Marguleas, 82, died June 1 2017 in Rancho Mirage, California following complications from cancer.
Marguleas built a reputation as a leader in U.S. agribusiness and served under California governors Edmund G. (Pat) Brown and Ronald Reagan as a member of the California State Board of Agriculture.
Marguleas is credited with bringing then-unfamiliar fruits and vegetables to U.S. consumers, starting in the 1960s with the first Hawaiian pineapples sold on the mainland, then branded fruit and nuts under the Sun Giant label. He also supplied red flame seedless grapes, vine-ripened tomatoes, colored sweet peppers, seedless watermelon and assorted new grapes and plums under the Sun World brand, in addition to Californian mangoes.

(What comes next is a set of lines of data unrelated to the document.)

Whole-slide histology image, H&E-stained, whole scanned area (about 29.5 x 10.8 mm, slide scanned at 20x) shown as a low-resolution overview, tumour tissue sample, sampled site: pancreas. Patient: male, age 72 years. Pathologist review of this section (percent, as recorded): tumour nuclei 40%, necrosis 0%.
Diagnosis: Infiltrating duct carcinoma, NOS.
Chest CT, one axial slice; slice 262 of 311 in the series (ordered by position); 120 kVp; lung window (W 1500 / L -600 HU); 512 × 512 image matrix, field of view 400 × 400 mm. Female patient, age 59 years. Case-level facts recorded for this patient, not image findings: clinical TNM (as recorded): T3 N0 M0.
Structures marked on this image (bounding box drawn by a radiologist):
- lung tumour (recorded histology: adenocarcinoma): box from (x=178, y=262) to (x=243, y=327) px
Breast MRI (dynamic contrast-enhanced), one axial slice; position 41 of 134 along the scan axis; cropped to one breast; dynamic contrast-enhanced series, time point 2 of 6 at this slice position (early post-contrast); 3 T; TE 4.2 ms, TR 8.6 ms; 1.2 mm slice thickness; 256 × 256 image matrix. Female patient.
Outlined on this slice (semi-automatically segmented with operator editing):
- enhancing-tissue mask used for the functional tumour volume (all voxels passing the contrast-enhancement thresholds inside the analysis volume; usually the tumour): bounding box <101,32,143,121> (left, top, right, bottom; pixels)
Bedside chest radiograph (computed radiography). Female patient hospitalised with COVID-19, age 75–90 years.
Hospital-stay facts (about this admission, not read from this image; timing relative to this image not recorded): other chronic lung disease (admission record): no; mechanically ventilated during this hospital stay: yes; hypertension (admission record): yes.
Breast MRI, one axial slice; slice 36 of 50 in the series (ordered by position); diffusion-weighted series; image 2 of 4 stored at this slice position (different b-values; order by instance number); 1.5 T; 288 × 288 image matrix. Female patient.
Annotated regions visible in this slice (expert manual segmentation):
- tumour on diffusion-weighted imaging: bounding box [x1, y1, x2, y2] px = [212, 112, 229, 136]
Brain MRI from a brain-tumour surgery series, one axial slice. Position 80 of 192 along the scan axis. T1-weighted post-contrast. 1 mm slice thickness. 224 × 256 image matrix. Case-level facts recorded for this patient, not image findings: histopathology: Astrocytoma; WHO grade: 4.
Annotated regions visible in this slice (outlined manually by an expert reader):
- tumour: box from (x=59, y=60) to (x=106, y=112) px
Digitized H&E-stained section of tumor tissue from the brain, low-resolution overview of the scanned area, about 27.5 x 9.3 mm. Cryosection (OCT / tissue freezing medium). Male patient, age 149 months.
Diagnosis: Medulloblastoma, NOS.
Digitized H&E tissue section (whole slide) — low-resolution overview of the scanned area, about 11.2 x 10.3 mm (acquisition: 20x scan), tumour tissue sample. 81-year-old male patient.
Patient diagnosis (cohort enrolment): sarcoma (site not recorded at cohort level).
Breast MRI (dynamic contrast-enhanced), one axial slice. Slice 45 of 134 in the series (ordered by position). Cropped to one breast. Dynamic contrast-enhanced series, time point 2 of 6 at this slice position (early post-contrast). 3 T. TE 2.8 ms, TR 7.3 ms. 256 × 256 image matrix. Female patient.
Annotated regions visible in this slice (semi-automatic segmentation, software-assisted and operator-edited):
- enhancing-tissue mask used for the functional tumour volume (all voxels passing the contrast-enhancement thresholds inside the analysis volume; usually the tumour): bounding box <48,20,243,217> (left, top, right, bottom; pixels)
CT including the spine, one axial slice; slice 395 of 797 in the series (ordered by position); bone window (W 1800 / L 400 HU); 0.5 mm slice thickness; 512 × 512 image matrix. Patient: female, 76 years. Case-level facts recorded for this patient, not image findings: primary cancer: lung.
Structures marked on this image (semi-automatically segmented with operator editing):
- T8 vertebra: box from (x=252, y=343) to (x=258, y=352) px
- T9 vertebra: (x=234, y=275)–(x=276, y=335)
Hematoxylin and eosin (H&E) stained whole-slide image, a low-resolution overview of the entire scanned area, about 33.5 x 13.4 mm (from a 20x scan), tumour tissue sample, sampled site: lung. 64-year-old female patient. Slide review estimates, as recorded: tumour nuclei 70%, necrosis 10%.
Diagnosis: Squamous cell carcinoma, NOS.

Marguleas founded Sun World International in the mid-1970s, and sold it 20 years later.
Earlier in his career, along with his father, Joseph, and partner, Frank Heggblade, Marguleas worked for produce marketing company Heggblade-Marguleas Co., which they sold in 1970 to Tenneco Inc.
Marguleas earned a bachelor of arts in agriculture economics at the University of California-Berkeley.
Marguleas was chairman of the board of the California State Chamber of Commerce and served on various corporate boards, including The Irvine Co., Sun World, Ready Pac Foods, Summit Health and Blue Shield of California, according to the obituary.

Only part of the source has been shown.